* TEXT FOR ANALYSIS *
——

Thanks for the response.  Comments below...

> MSDN does not list pipe handles as waitable with WaitForMultipleObjectsEx
> (only a user comment at the end does).

That is true.  One would rightfully assume that it's not supported.  I have
assumed that myself in the past when working on asynchronous code for pipes
for a completely unrelated application.

However, their own .NET Framework 4.0 does this, so it must be at least
supported on some undocumented level.  This is the stock version of the
framework available on Windows 8; the older version that does not have the
wait, NETFX 2.0, is not installed by default.  And of course, the older
version doesn't have any of the new features available in NETFX 4.x - of
which there are many.  Sadly, "fixing" the code in the .NET Framework to use
a "supported" asynchronous mechanism is not realistic.  Nobody except
Microsoft can patch the .NET Framework, unfortunately... (it is not
(L)GPL!!)  The reference code is just for debugging and learning; you can't
use it to modify anything.

——

* STUDY MATERIAL *
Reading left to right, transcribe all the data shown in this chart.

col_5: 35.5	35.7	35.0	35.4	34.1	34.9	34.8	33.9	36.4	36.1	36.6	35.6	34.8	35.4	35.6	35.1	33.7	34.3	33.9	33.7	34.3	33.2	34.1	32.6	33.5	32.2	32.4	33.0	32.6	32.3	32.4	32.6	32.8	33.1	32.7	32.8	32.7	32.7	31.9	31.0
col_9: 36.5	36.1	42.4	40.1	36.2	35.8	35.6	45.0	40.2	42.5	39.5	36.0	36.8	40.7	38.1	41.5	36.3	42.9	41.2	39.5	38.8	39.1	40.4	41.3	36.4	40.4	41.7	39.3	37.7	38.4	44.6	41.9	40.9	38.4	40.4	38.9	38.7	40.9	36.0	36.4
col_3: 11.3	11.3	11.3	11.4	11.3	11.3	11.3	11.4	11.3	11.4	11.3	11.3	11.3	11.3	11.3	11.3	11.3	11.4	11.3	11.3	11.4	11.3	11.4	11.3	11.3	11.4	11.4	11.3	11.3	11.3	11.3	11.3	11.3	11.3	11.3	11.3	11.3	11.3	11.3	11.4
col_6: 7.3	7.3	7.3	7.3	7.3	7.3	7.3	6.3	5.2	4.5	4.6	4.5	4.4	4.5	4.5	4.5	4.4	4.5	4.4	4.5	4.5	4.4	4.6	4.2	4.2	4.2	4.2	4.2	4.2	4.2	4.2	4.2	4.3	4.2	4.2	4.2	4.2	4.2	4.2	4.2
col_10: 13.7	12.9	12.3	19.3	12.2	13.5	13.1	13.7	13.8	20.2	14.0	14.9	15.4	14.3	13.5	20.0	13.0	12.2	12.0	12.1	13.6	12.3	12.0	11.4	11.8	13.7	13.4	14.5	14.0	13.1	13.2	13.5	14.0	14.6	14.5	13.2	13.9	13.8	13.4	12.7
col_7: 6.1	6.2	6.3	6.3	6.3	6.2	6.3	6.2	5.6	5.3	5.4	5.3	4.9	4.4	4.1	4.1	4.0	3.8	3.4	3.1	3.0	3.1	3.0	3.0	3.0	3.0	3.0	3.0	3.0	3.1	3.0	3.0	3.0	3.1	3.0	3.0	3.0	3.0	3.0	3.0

——

* TASK REQUIREMENTS *
Copy word for word the part of the reply about pipe handles above, starting with "That is true." and going on through "completely unrelated application.".

* RESULT OF THIS TASK *
That is true.  One would rightfully assume that it's not supported.  I have
assumed that myself in the past when working on asynchronous code for pipes
for a completely unrelated application.